BEGIN Data for this exercise

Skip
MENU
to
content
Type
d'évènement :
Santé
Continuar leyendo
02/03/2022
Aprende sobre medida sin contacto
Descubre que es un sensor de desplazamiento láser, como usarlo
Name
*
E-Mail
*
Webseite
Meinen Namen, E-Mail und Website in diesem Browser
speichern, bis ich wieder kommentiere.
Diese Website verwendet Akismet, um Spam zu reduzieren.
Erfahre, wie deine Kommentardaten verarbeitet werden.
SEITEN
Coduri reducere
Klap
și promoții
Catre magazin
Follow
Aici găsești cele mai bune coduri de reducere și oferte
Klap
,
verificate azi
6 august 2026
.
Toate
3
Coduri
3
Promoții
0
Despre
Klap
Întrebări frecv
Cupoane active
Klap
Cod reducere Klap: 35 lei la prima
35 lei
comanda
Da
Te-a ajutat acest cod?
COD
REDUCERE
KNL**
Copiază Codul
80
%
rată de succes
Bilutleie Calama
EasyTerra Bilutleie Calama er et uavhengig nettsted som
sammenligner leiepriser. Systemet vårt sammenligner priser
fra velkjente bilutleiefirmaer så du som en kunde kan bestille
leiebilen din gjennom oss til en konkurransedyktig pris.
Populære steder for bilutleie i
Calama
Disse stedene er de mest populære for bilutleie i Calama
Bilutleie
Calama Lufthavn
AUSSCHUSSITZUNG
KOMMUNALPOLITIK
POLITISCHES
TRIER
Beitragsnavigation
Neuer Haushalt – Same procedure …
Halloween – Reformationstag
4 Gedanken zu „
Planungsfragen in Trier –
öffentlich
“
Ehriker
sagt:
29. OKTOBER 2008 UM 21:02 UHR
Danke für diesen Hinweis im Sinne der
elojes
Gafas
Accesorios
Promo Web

END Data for this exercise

# Work order
Copy the entries from the first line through the line containing "Disse stedene er", replacing every "Calama" with "Arica" and leaving everything else the same.

# Exercise answer
Skip
MENU
to
content
Type
d'évènement :
Santé
Continuar leyendo
02/03/2022
Aprende sobre medida sin contacto
Descubre que es un sensor de desplazamiento láser, como usarlo
Name
*
E-Mail
*
Webseite
Meinen Namen, E-Mail und Website in diesem Browser
speichern, bis ich wieder kommentiere.
Diese Website verwendet Akismet, um Spam zu reduzieren.
Erfahre, wie deine Kommentardaten verarbeitet werden.
SEITEN
Coduri reducere
Klap
și promoții
Catre magazin
Follow
Aici găsești cele mai bune coduri de reducere și oferte
Klap
,
verificate azi
6 august 2026
.
Toate
3
Coduri
3
Promoții
0
Despre
Klap
Întrebări frecv
Cupoane active
Klap
Cod reducere Klap: 35 lei la prima
35 lei
comanda
Da
Te-a ajutat acest cod?
COD
REDUCERE
KNL**
Copiază Codul
80
%
rată de succes
Bilutleie Arica
EasyTerra Bilutleie Arica er et uavhengig nettsted som
sammenligner leiepriser. Systemet vårt sammenligner priser
fra velkjente bilutleiefirmaer så du som en kunde kan bestille
leiebilen din gjennom oss til en konkurransedyktig pris.
Populære steder for bilutleie i
Arica
Disse stedene er de mest populære for bilutleie i Arica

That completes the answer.